Carlos schüttelt den Kopf, aber ich erkläre ihm hastig, dass ich das Geld entbehren könne. Und dass ich es ihnen nicht schenken, sondern nur leihen wolle.
„I’ll give you my adress, and when you’re back in Spain, you can send it to me…”
„Okay,” er nickt und blickt unsicher zu Enrique hinüber, der ebenfalls nickt und ihn darauf hinweist, dass sie ganz bestimmt im „Koochie Hotel” bleiben dürfen, wenn sie auch nur einen einzigen Dollar pro Tag zahlen können.
Das würzige Reisgericht mit Lammfleisch am Abend ist sehr lecker, fast so gut wie das, was es bei Mohammad in Herat gab. Die sonst so redseligen Spanier werden ganz still, nur gelegentliches ist ein genießerisches Seufzen oder Schmatzen zu hören.

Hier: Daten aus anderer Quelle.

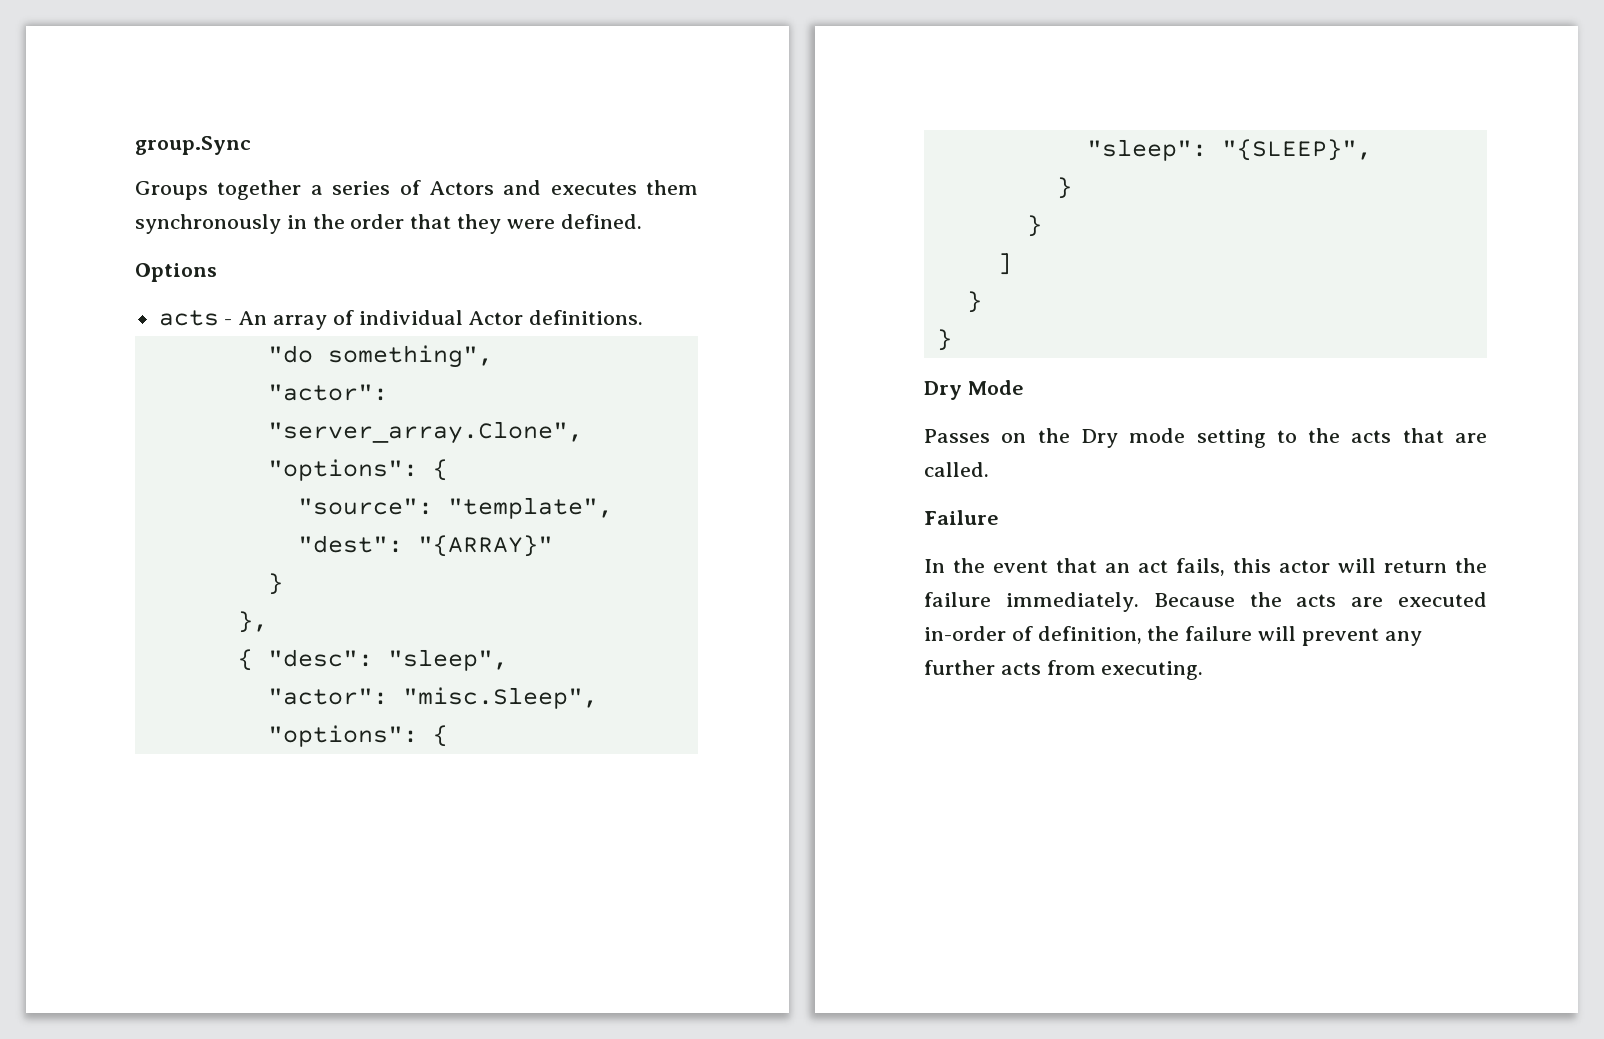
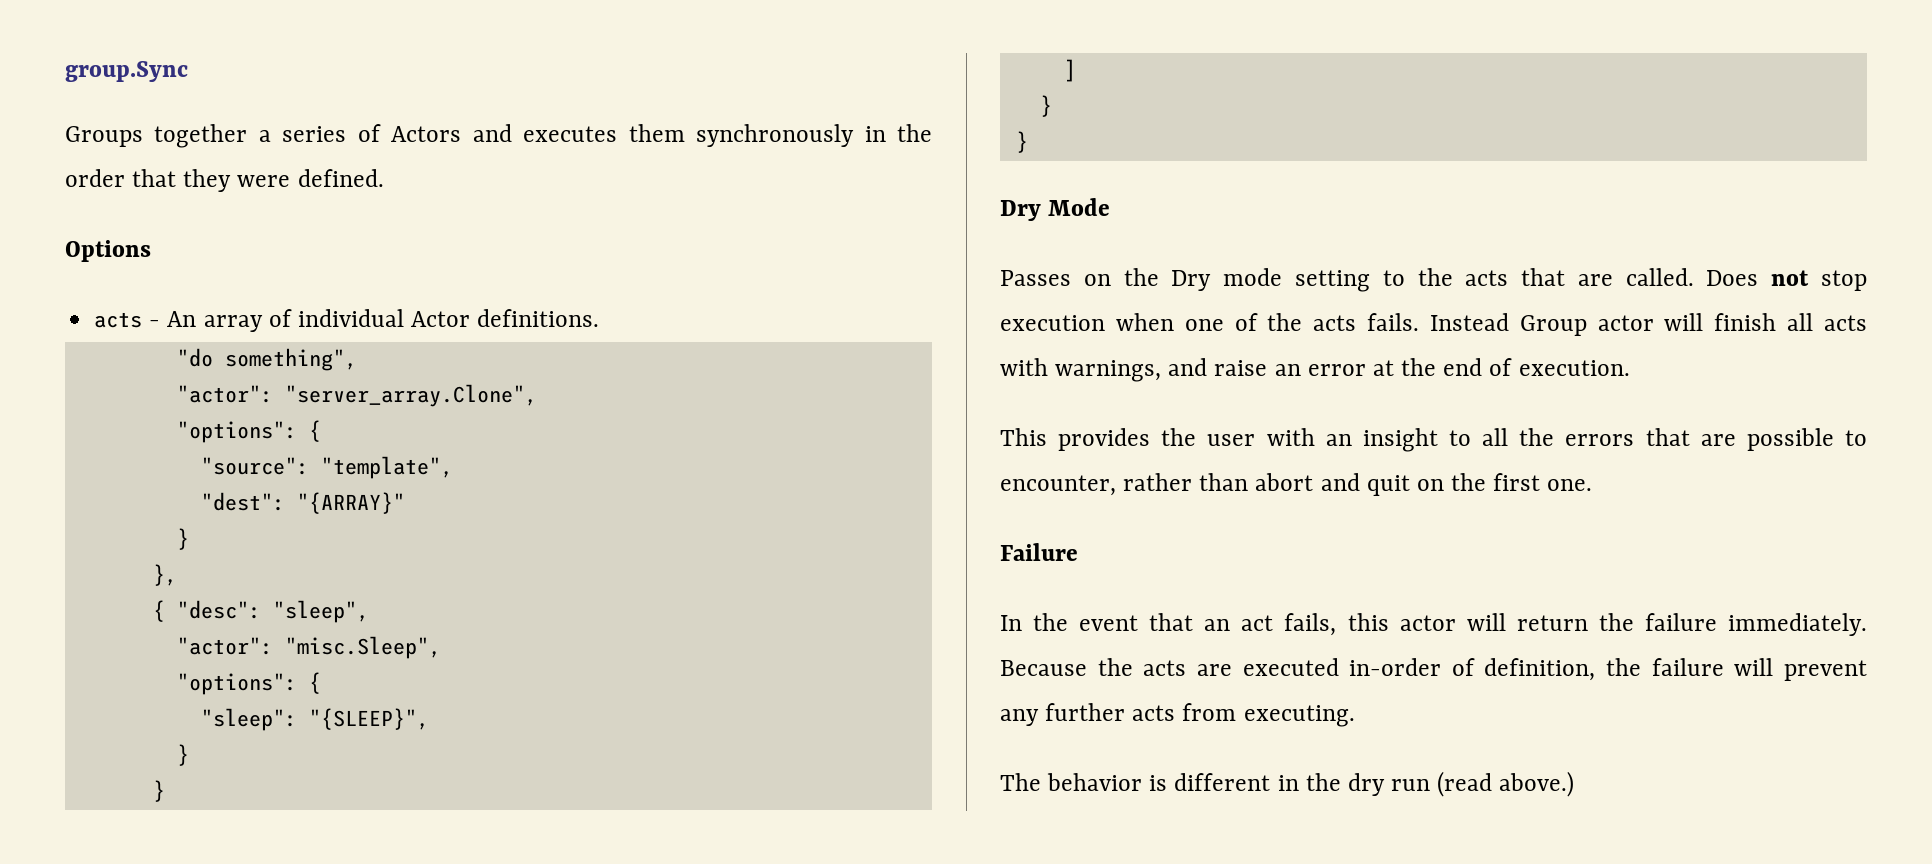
(989, 469) none -> [1706,270,1868,291] [1000,313,1867,336] [1000,358,1630,382] [1000,428,1867,452] [1000,473,1593,496] Does not stop execution when one of the acts fails. Instead Group actor will finish all acts with warnings, and raise an error at the end of execution. // This provides the user with an insight to all the errors that are possible to encounter, rather than abort and quit on the first one.
(1204, 670) none -> [1000,771,1575,797] // The behavior is different in the dry run (read above.)

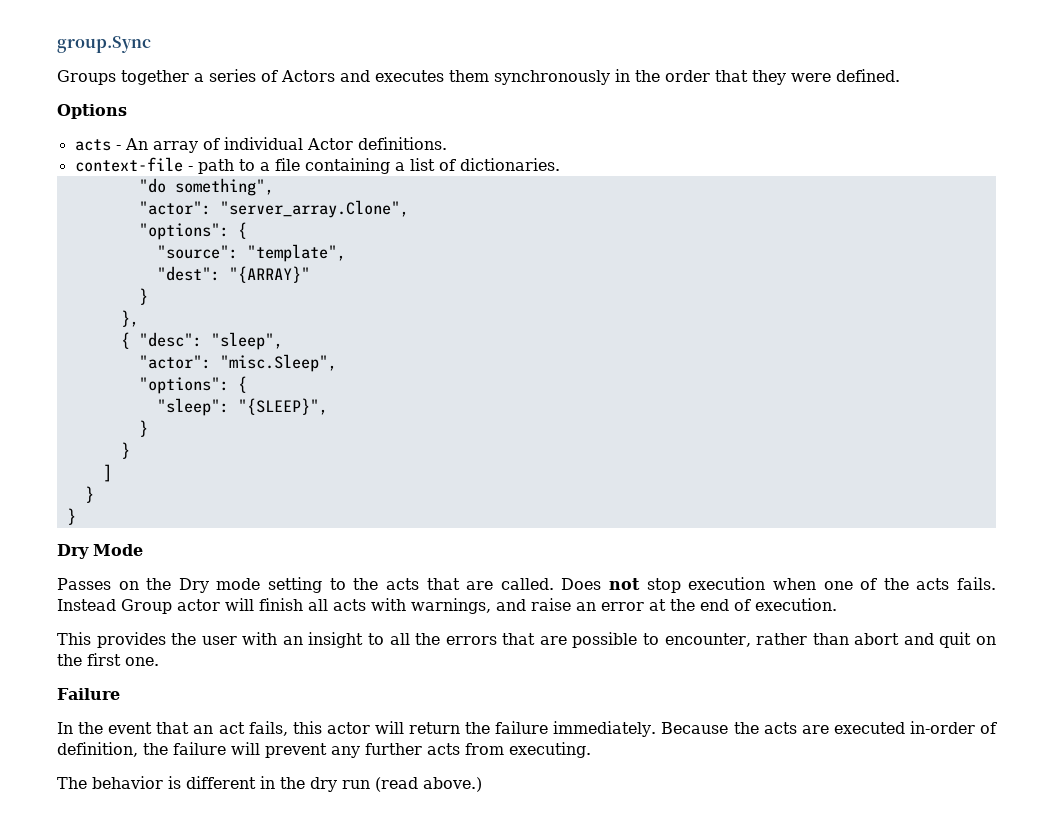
(600, 318) none -> [74,157,560,174] // context-file - path to a file containing a list of dictionaries.

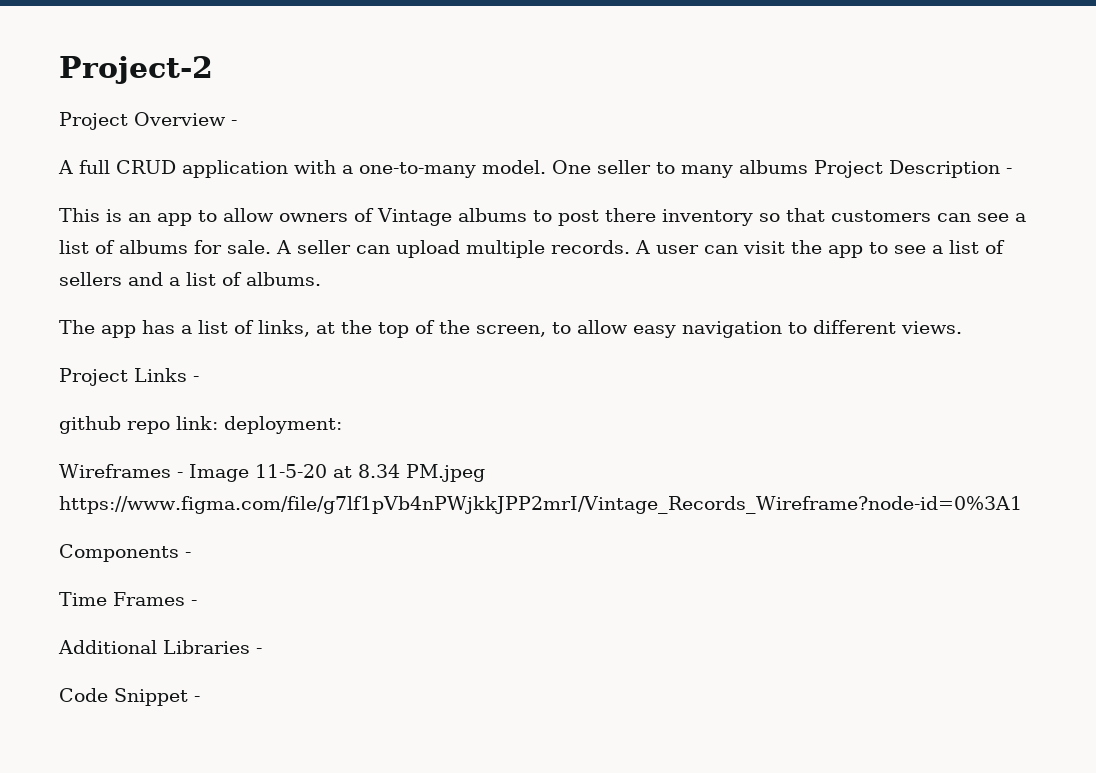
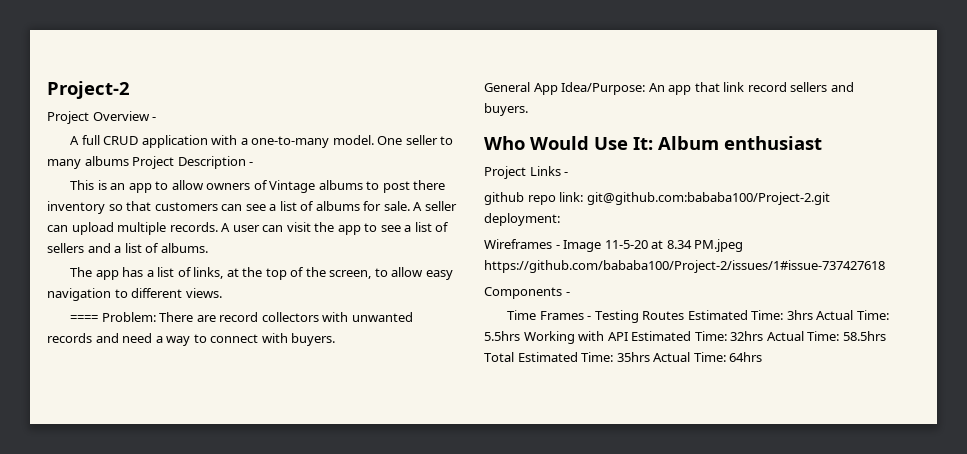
(962, 327) none -> [70,312,413,322] [47,333,336,346] [484,82,854,95] [484,103,528,116] [484,136,822,150] // ==== Problem: There are record collectors with unwanted records and need a way to connect with buyers. // General App Idea/Purpose: An app that link record sellers and buyers. // Who Would Use It: Album enthusiast
(218, 423) none -> [586,192,830,205] git@github.com:bababa100/Project-2.git
[59,496,1022,514] https://www.figma.com/file/g7lf1pVb4nPWjkkJPP2mrI/Vintage_Records_Wireframe?node-id=0%3A1 -> [484,260,885,273] https://github.com/bababa100/Project-2/issues/1#issue-737427618
[58,640,262,654] [59,688,200,706] // Additional Libraries - // Code Snippet - -> [594,310,889,323] [484,331,886,344] [484,352,763,362] Testing Routes Estimated Time: 3hrs Actual Time: 5.5hrs Working with API Estimated Time: 32hrs Actual Time: 58.5hrs Total Estimated Time: 35hrs Actual Time: 64hrs

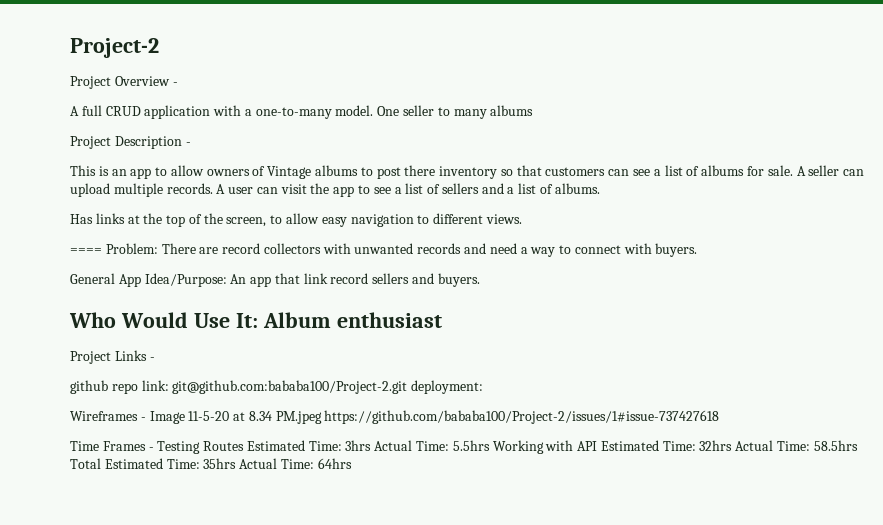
(129, 161) none -> (534, 110) //
[70,267,224,280] The app has a list of links, -> [70,213,125,224] Has links
[484,287,570,299] // Components - -> (720, 417) none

Als Dessert gibt es eine Art süßen Grießpudding, und danach reibt sich Guillermo stöhnend den runden Bauch und behauptet, nie wieder von der Bank aufstehen zu können.
Der Hotelbesitzer rät ihm zu Tee mit Kardamom, der würde die Verdauung anregen. Wir bestellen zwei Kannen davon.
Satt und zufrieden und ein wenig schläfrig sitze ich am Tisch und schaue zu, wie Carlos eine weitere Tüte bastelt, als Enrique sich zu mir neigt und mich fragt, ob ich Lust auf einen Spaziergang mit ihm hätte. Selbstverständlich habe ich Lust.
Ich schlage vor, zuerst zu „Sigis Restaurant” zu gehen, da ich wissen will, wie viel Zeit Inge und ich morgen früh bis dorthin brauchen werden. Aber als wir dort ankommen, habe ich schon vollkommen vergessen, auf die Zeit zu achten, so hingerissen bin ich von meinem Begleiter und dem, was er erzählt.
Mittlerweile funktioniert die Kommunikation zwischen uns nämlich prächtig; er redet spanisch, französisch, ab und zu englisch und mit Händen und Füßen, ich englisch, ab und zu französisch – und auch mit Händen und Füßen. Und wir verstehen uns wunderbar.
Ich erfahre, dass er in bereits ein Studium absolviert und als Grundschullehrer gearbeitet hat, weil seine Eltern und seine Frau gegen eine Laufbahn als Musiker waren.
Seine Frau? Ja, er war auch schon verheiratet; sie ließ sich scheiden, als er seine sichere Position aufgab, um seinen Träumen zu folgen, durch die Welt zu reisen und Gitarre zu spielen. Alles, was er nach der Trennung noch besaß, hatte er verkauft, um mit seinen Freunden nach Nepal fahren zu können – bis auf seine Gitarre.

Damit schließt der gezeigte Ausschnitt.